O § 3º exige que LCDPR, DIRPF e balanço patrimonial tenham sido entregues tempestivamente.
Este é o erro sem conserto. Não se trata de reunir documentos, e sim de quando eles foram entregues. Reconstituição feita na véspera não altera datas passadas.
A consequência de planejamento é contraintuitiva: a preparação de uma recuperação judicial rural começa em exercícios anteriores ao da crise, justamente para quem procura o instrumento porque a crise chegou.
Erro 3. Não discriminar cada crédito
Art. 49, § 6º: nas hipóteses dos §§ 2º e 3º do art. 48, somente se sujeitam à recuperação os créditos que decorram exclusivamente da atividade rural e estejam discriminados naqueles documentos.
O efeito é silencioso e grave. O pedido é deferido, o processo anda, e uma parte do passivo permanece fora dele, cobrável normalmente.
O produtor descobre o buraco depois de já ter pedido, quando não há mais como refazer a escrituração dos exercícios passados.
Erro 4. Supor que a alienação fiduciária entra
Art. 49, § 3º: o proprietário fiduciário, o arrendador mercantil e o vendedor com reserva de domínio não se submetem aos efeitos da recuperação, prevalecendo seus direitos contratuais.
Boa parte do financiamento de máquinas e insumos está estruturada exatamente assim. Montar um plano contando com a suspensão desses créditos é montar um plano sobre premissa que a lei afasta.
A contrapartida existe e é importante: durante o stay, veda-se a venda ou retirada do estabelecimento dos bens de capital essenciais. Mas isso protege o bem, e não converte o crédito em sujeito à recuperação.
Erro 5. Confundir proteger o bem com resolver a dívida
O § 3º impede que a máquina essencial saia da fazenda no período de suspensão. Isso mantém a operação viva, e não reduz, reescalona ou renegocia o crédito daquele credor.
A distinção precisa estar clara antes do pedido. A trava dos bens de capital é uma medida de continuidade, não uma medida de reestruturação daquele passivo específico.
Quem entra na recuperação esperando que ela resolva o crédito fiduciário está resolvendo o problema errado com a ferramenta errada, e descobre isso quando o plano vai a voto.

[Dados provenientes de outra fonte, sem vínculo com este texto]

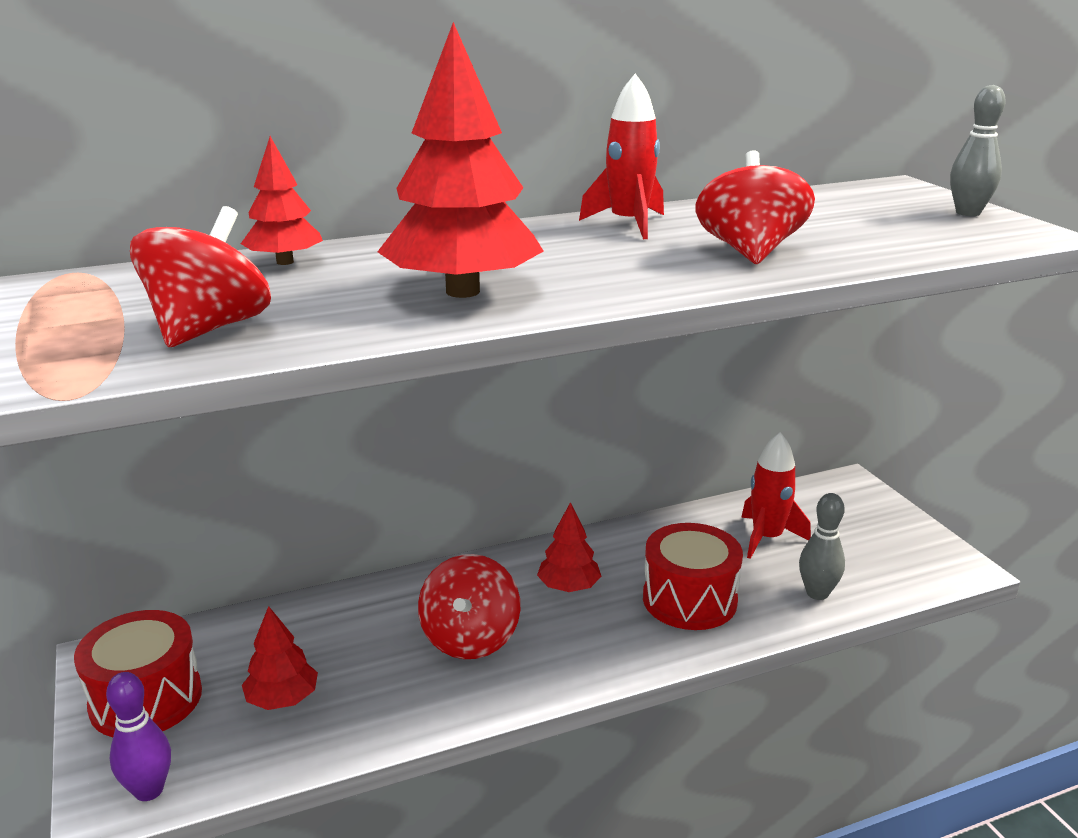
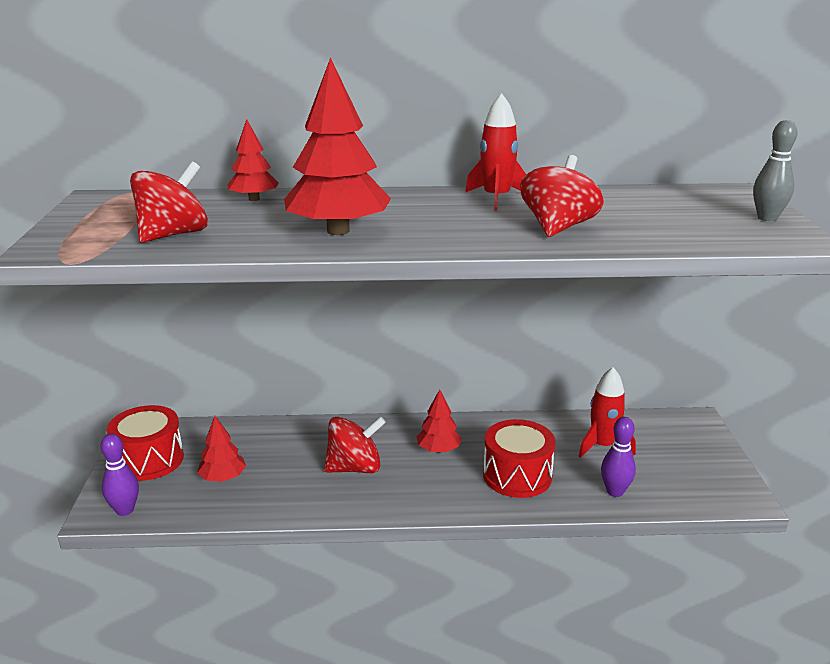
camera: 20 degrees right, 0 degrees up
red spinning top [418,554,520,659] -> red spinning top turned 135 degrees counterclockwise [324,416,386,473]
grey bowling pin [799,493,845,600] -> purple bowling pin [601,417,636,497]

Quadro: os cinco erros e sua janela de correção
| Erro | Dispositivo | Ainda dá para corrigir? |
|---|---|---|
| Escrituração só para fins fiscais | Art. 48, § 5º | Só antes, porque exige refazer exercícios |
| Ignorar a tempestividade | Art. 48, § 3º | Não, porque a data é passada |
| Crédito não discriminado | Art. 49, § 6º | Não, porque depende de escrituração anterior |
| Contar com a sujeição do fiduciário | Art. 49, § 3º | Sim, corrige-se a estratégia |
| Confundir trava de bem com solução da dívida | Art. 49, § 3º | Sim, corrige-se a expectativa |
Leitura: os três primeiros são de preparação e não têm remédio no ato do pedido. Os dois últimos são de estratégia e podem ser reorientados a tempo.

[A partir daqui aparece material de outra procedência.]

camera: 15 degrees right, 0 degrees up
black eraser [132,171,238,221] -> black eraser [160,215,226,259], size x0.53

O que este artigo não afirma
Prazos processuais, critério de essencialidade do bem de capital, consequências processuais específicas do indeferimento e casuística do STJ sobre suficiência documental. Nenhum desses pontos foi verificado em fonte primária para esta série.
Perguntas frequentes
Dá para pedir recuperação sem contabilidade formal? O art. 48 condiciona a comprovação da atividade a documentos específicos, conforme o requerente seja pessoa física ou jurídica, com as qualificações do § 5º.
Se um crédito ficou de fora, posso incluí-lo depois? O art. 49, § 6º vincula a sujeição à discriminação nos documentos do art. 48, que se referem a exercícios já encerrados.

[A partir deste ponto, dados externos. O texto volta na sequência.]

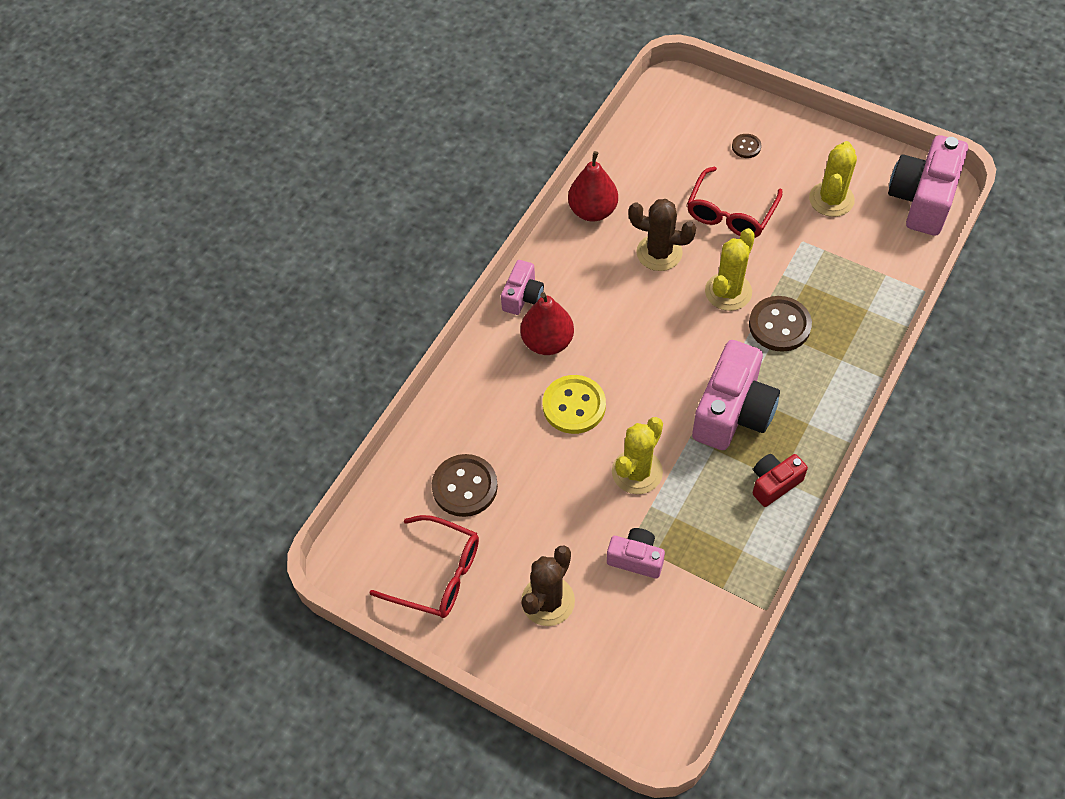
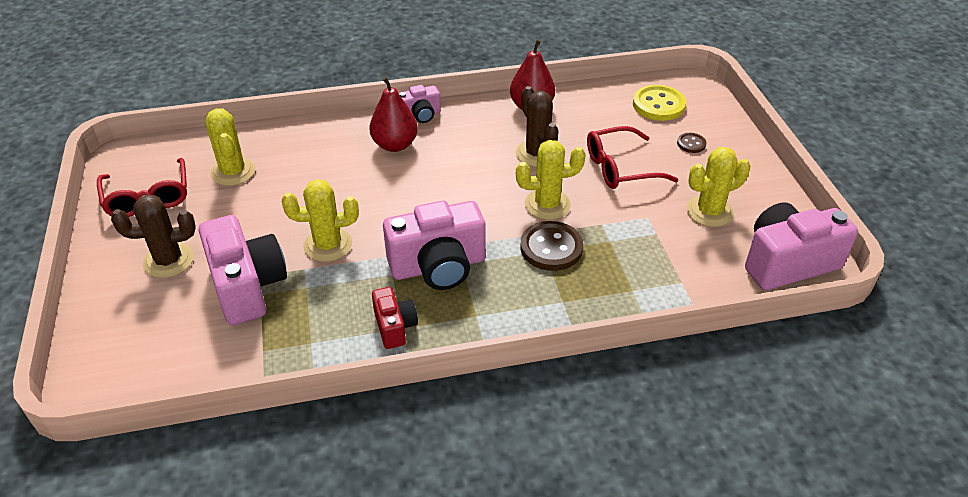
camera: 45 degrees right, 15 degrees down
brown button [432,454,498,517] -> yellow cactus [205,109,255,186]
yellow button [543,375,606,434] -> yellow button moved to [633,85,686,121]
pink camera [607,528,665,579] -> pink camera [199,215,287,325], size x1.87
red camera [752,454,808,507] -> red camera turned 60 degrees clockwise [372,287,418,349]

O credor com alienação fiduciária pode executar durante o processo? Ele não se submete aos efeitos da recuperação (art. 49, § 3º), mas o mesmo parágrafo veda, no prazo de suspensão, a venda ou retirada dos bens de capital essenciais.
Quando começar a preparação? Como três dos cinco erros dependem de exercícios anteriores, a preparação documental é anterior à crise que motiva o pedido.
Se a situação envolver dívida, contrato, posse, garantia, recuperação judicial ou risco de perda do patrimônio rural, a análise deve ser feita a partir dos documentos e da cronologia dos fatos.